# Text section
■ ■ ■ ■ ■ ■ ■
Attempts to do this were frustrated by the continuing use of the line for stone traffic to and from Blodwell Quarry.
When it appeared that Railtrack were finally going to relinquish control of the line, the Society decided to form the Cambrian Railways Trust. This was an amalgam of Society members, local authority councillors and officials, and enthusiasts from the wider world of railway preservation, who then started to negotiate with Railtrack for the sale of the line.
Agreement was finally reached with Railtrack for this sale, but following boundary changes within Railtrack from Midland to Great Western, the sale was cancelled and Railtrack informed us that the sale process would not be taken any further until all objections had been removed from the TWAO process. The Transport and Works Act Order allows us to run passenger services, the modern equivalent of the Light Railway Order of previous years.
It became clear at this point that the Society did not not wish to work with the Trust, as many of the objections originated from the Society. While, for two years, we attempted to accommodate the Society’s objections to the TWAO, Network Rail (as Railtrack had now become) decided that the sale process had ended. Until Network Rail decide that the transfer of the line to the Trust can proceed, the TWAO application is “on hold”.
■ ■ ■ ■ ■ ■ ■
# Provided data
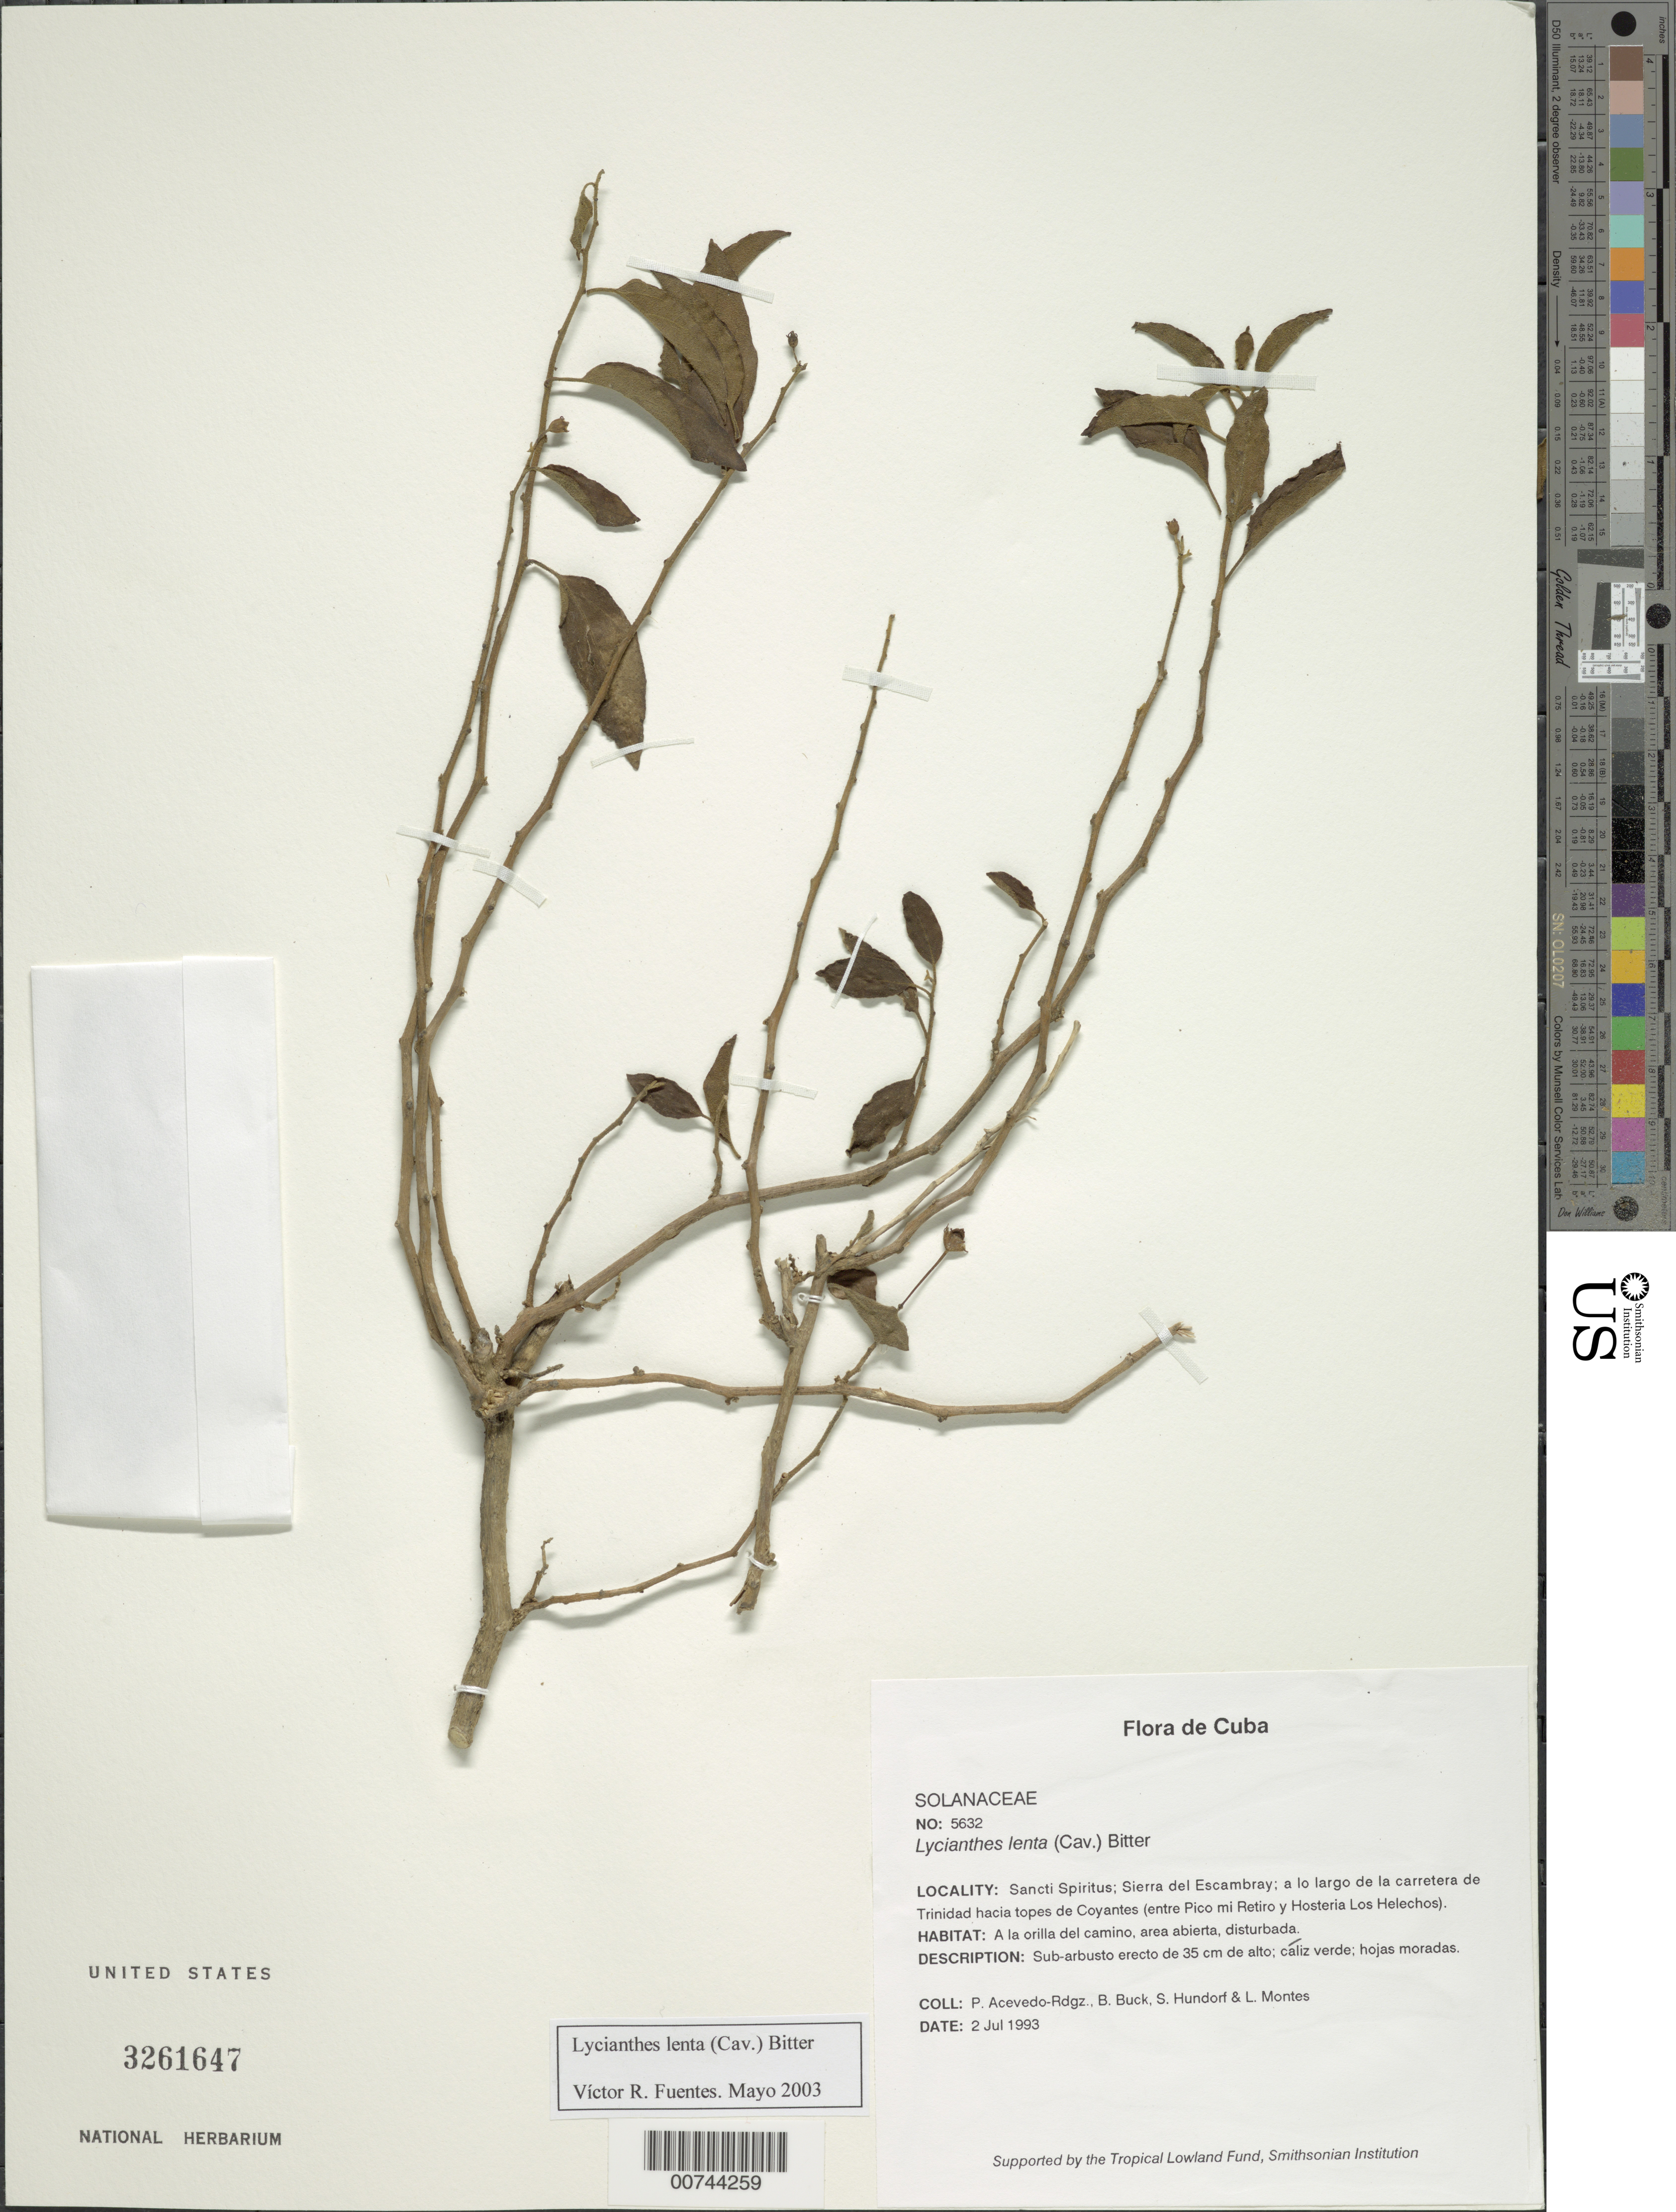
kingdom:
■ ■ ■ ■ ■ ■ ■
# Problem to work on
Continue the account of the Cambrian Railways Trust and the attempted sale of the line, picking up after its final sentence.

# The output
Up until this point the Trust deliberately did not encourage membership so as not to compete with the Society. But following the Society’s refusal to accept the findings of the Peter Middleton Report, where the Trust’s Business plan was accepted, and the Trust were the preferred body to bring the project forward, the Trust opened its doors to general membership. From an initial start of just 8 members there are now nearly 100 members and is growing constantly. An application form for membership can be printed off here.
In theory, it did not matter which part of the Llynclys to Oswestry section was worked on first, but given that the Trust could not access the line north of Llynclys junction, it was inevitable the attention should turn to the section south of Llynclys junction.